I exit the house, telling Kousei my goodbyes. I have a pit of worry in my stomach as he shuts the door despite the fact that I know I will see him tomorrow and I can just feel that... maybe something will go wrong? It's a new feeling... but it lingers. So do I, right behind the door with my fist up to knock. I listen and wait... hearing him speaking to no one. No one was there... The pit increases no longer a suspicion. Kousei was not okay... he was broken... just a little bit. A single foul note in a beautiful song...

~
Kousei's POV
"You should have told her you know." I stand against the door, staring at the blond haired girl who refuses to leave me. "She still loves you. And if you weren't caught up on me like an idiot, you'd love her too." She sits on the couch, taunting me.

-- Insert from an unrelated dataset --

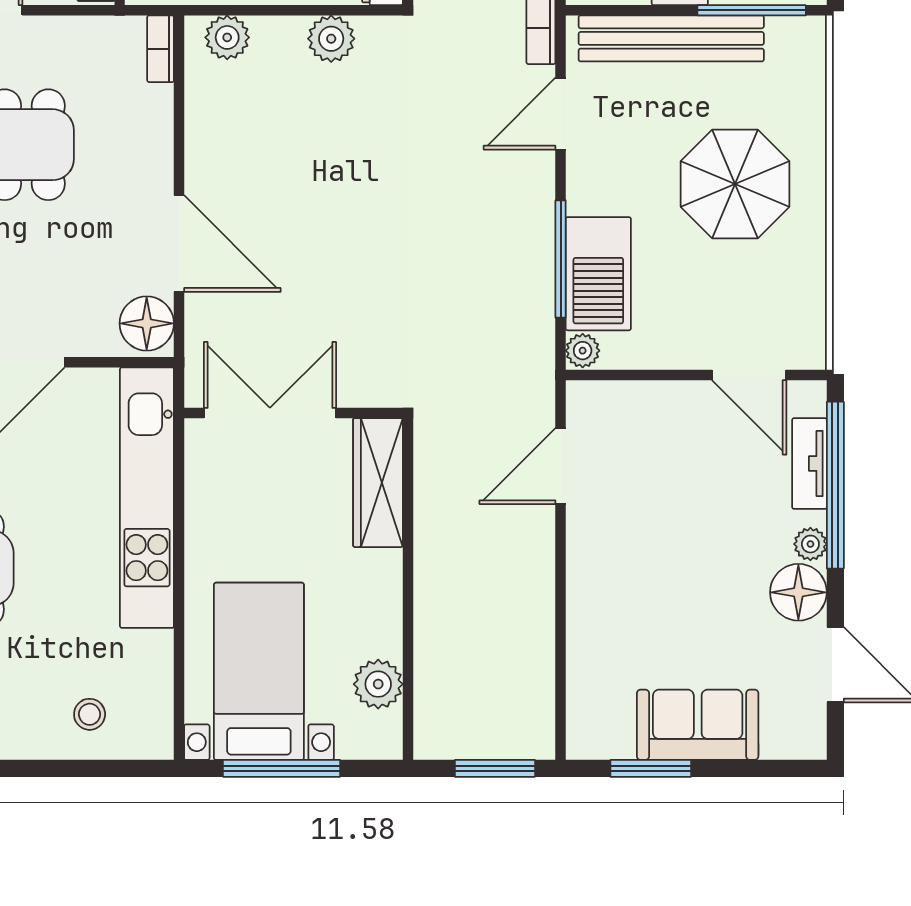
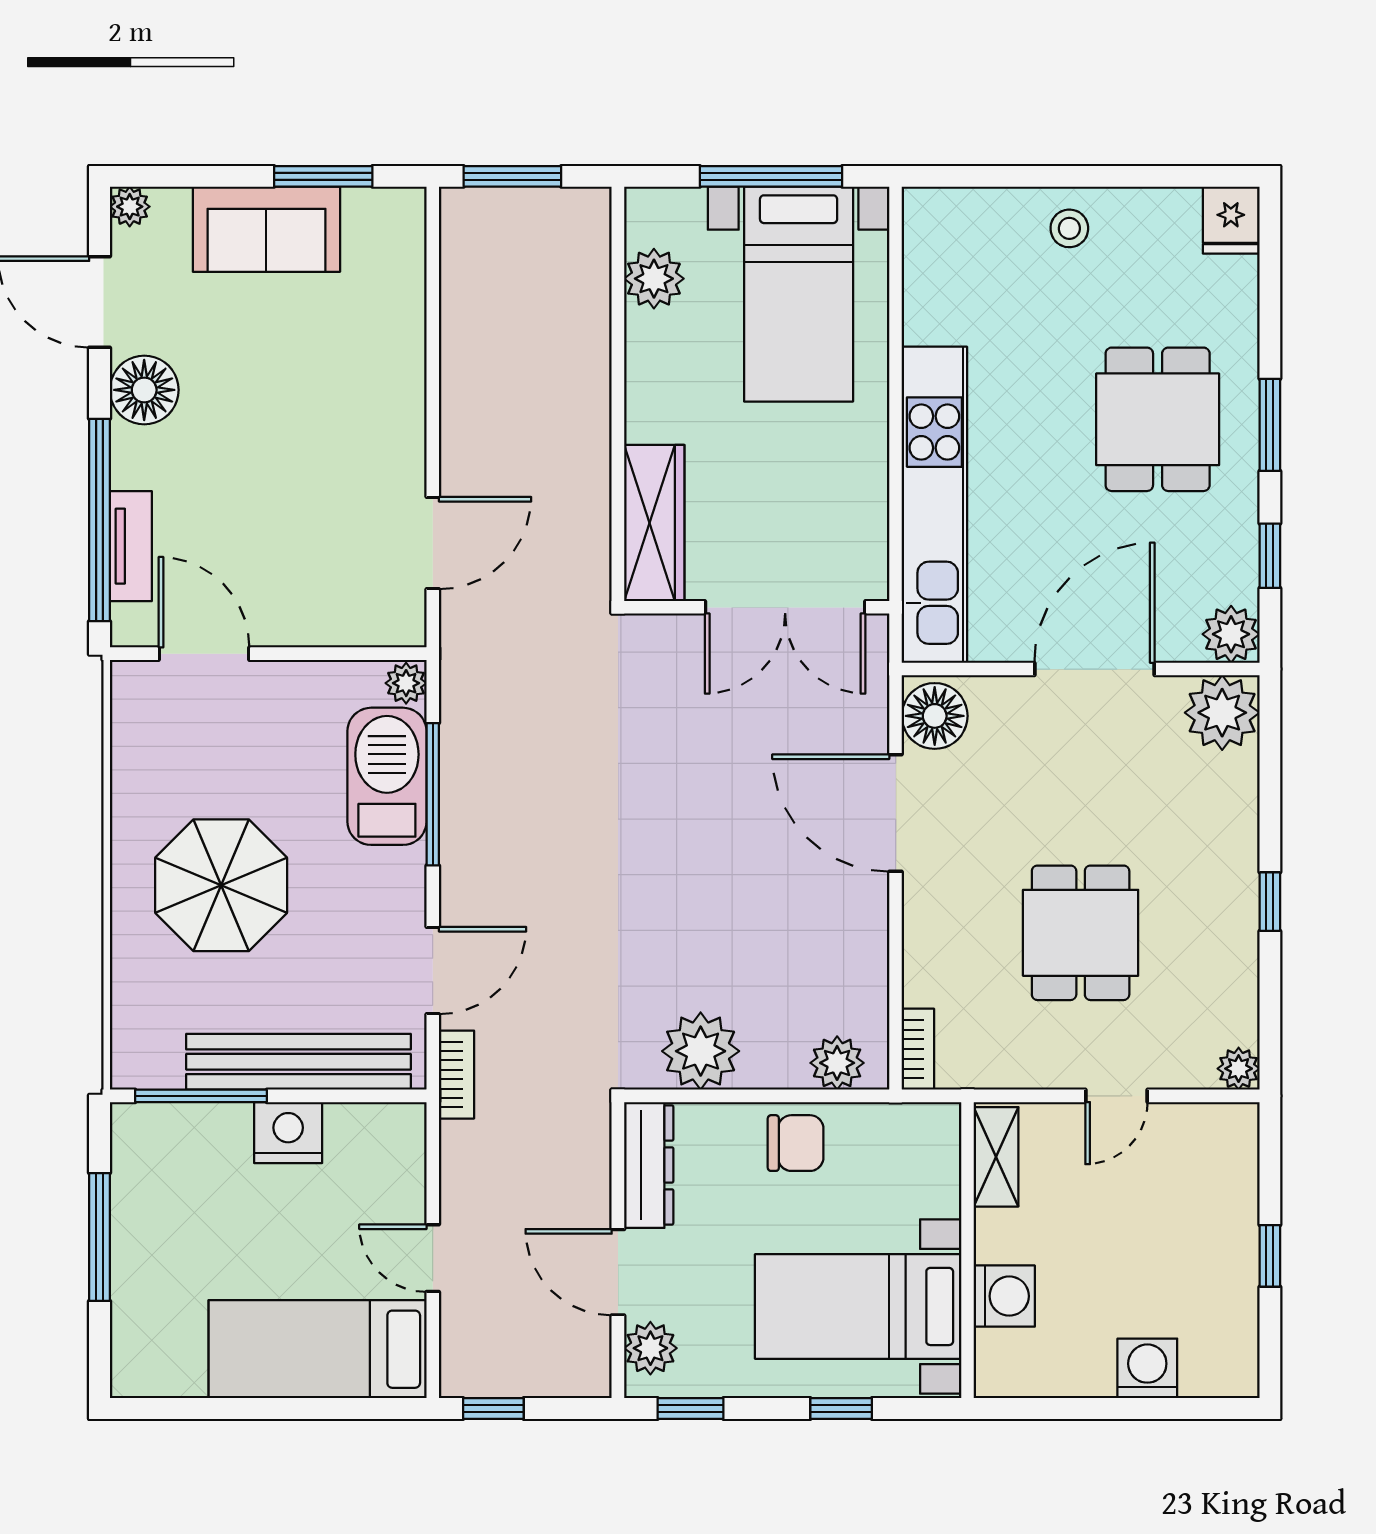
plant: (331, 39) -> (701, 1051), width x1.36, depth x1.36
plant: (810, 544) -> (130, 207), moved
stool: (90, 714) -> (1069, 228), moved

"Ofcourse not. You dont know anything. You aren't here anymore. You don't even... you are just a figure of my imagination." I say, tears welling up. "Why won't you let me play? Why do you show?"
"Kousei... I'm not stopping you. I just want to play with you. You said I could live on with you but I didn't mean like this. I just wanted you to think of me from time to time... not be haunted by the thoughts of me. Tsubaki was right like always... i wish you'd listen to her for once." I cover my eyes with my hands and... shes gone. Why... why me? It isn't fair. I love her... I want her... I wish she were here...
"You need to move forward." I can hear her say it the sound ringing in my ears. I know she's trying to guide me, help me get over it but it's so hard.
The note wrinkles in my pocket and I take it out gently. The writing is smudged from years of tears. "I was going to show Tsubaki today... i wanted her to understand... but I can't. That wouldnt be fair to her. It was bad enough that she had to watch me love you. If she knew that you loved me back..." I study the curved writing... so beautiful. Her last letter...
"Tsubaki loves you." I look up and see her leaning down infront of me. "Shes waited this long. She can wait a little longer. You have to tell her okay? She will understand." All at once she fade away, soft white light covering where she was. It dissipates and shes gone.
I have to tell her... but how can I?